Some common digestive enzymes include: 

  • Lipase (found in plants and certain microbes) –A fat digesting enzyme. Lipase is essential for digesting triglycerides, phospholipids, and other fats.
  • Bromelain (found in pineapples) – Bromelain helps to digest proteins, breaking them down into smaller peptides and individual amino acids.
  • Gluten proteases (found in microbes) – These proteases are designed to digest highly resistant proline-rich polypeptides in gluten and casein. These polypeptides can trigger immune system reactions resulting in damage to intestinal tissues, a symptom characteristic of celiac disease.
  • Amylase (found in plants and microbes) – An enzyme that digests starch. Amylase comprises starch- and glycogen-specific enzymes hat help to break down polysaccharides (long strings of sugars that make up carbohydrates) into disaccharides.
  • Amyloglucosidase (found in plants and microbes) – Amyloglucosidase can effectively break down disaccharides into monosaccharide. Amyloglucodsidase should always be taken with amylase to break down carbohydrates.
  • Lactase (found in plants and microbes) – Lactase is the enzyme responsible for breaking down lactose, the main sugar found in milk and other milk porducts.
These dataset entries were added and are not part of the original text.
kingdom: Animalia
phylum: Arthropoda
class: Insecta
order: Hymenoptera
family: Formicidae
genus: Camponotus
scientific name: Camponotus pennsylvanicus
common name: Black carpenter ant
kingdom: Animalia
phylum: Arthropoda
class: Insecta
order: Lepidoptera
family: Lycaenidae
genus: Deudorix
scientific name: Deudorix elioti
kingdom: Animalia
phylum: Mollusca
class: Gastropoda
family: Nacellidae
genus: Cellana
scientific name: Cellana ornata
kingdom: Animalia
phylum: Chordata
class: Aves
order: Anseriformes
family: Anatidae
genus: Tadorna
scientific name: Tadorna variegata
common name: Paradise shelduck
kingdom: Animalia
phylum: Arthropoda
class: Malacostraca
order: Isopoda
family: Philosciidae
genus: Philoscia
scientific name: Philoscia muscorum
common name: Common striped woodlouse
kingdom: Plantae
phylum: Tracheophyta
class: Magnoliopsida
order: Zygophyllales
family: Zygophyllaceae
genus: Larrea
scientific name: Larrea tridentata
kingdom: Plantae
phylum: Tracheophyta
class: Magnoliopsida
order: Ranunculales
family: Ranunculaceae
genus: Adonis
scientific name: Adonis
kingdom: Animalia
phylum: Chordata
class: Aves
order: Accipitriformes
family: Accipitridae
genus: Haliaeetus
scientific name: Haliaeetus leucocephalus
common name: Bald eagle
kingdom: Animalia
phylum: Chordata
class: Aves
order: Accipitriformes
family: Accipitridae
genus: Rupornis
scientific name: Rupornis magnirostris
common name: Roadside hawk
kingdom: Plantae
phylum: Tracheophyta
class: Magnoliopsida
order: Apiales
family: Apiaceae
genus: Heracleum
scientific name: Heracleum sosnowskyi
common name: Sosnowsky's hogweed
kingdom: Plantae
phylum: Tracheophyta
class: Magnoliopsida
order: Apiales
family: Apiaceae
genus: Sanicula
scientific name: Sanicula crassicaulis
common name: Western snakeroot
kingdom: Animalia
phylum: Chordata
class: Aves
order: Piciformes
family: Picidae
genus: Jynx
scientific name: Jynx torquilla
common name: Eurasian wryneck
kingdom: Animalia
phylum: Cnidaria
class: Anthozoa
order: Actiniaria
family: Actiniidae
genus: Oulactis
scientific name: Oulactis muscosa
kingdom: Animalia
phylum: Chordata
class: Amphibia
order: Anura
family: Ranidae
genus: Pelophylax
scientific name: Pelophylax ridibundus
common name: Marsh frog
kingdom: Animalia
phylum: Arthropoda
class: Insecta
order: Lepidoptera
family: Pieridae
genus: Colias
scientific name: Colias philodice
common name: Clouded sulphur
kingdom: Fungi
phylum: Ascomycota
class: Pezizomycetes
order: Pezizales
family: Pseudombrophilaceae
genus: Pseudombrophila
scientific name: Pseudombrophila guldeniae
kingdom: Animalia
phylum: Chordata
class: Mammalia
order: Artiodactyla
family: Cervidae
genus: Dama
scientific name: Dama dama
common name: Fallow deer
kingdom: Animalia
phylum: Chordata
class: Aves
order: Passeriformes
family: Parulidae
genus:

  • Invertase (found in plants and microbes) – Invertase breaks down sucrose and maltose and smaller fructose and glucose.
  • Phytase (found in plants and microbes) – Phytase breaks down phytic acid, a common component of seeds, nuts, grains, bran, and wheat.
  • Cellulase (found in plants and microbes) – Cellulase helps to digest the plant fiber in fruits and vegetables known as cellulose.4
  • Bicarbonate – Bicarbonate neutralizes the acidity of stomach chyme as it enters the duodenum from the phylorus.
  • Zymogens – Zymogens are precursor enzymes that remained inactive until they are modified into the active form. Once active they can break down protein, fats, or DNA/RNA.
  • Trypsinogen – Trypsinogen is a protease that activates into trypsin in the duodenum and helps to break down proteins.
  • Chymotrypsinogen – Chymotrypsinogen is activated by duodenal enterokinase helps to break down proteins.
  • Carboxypeptidase – This is a protease that takes a terminal amino acid group off of proteins.
  • Various elastases – Elastases are primarily known for breaking down the protein elastin.
  • Various nucleases – Nucleases break down DNAase, RNAase, and other nucleic acids.
  • Pancreatic lipase – This enzyme breaks triglycerides into glycerol and fatty acids.
  • Sterol esterase – Sterol esterase helps to break down fatty acids.
  • Phospholipase – Phospholipase helps to digest phospholipids and break them down into fatty acids and other lipophilic compounds.
  • Pancreatic amylase – This enzyme breaks down alpha-linked glucose polymers like glycogen and starch.
  • Secretin – This hormone decreases gastric emptying while increasing secretion of pancreatic ductal cells.
  • Cholecystokinin – CCK is a unique peptide that is released when chyme contains high fat or protein content. The enzyme promotes bile secretion and stimulates the acinar cells.
  • Gastric inhibitory peptide – Gastric inhibitory peptides is produced by the mucosal duodenal cells in response to chyme that has high concentrations of proteins, carbohydrates, and fatty acids.
  • Somatostatin – This hormone has significant inhibitory effects, including on the secretion of insulin and glucagon.9 

This is by no means an exhaustive list of digestive enzymes, but it does go to show that most of the effective digestive enzymes come from plant sources.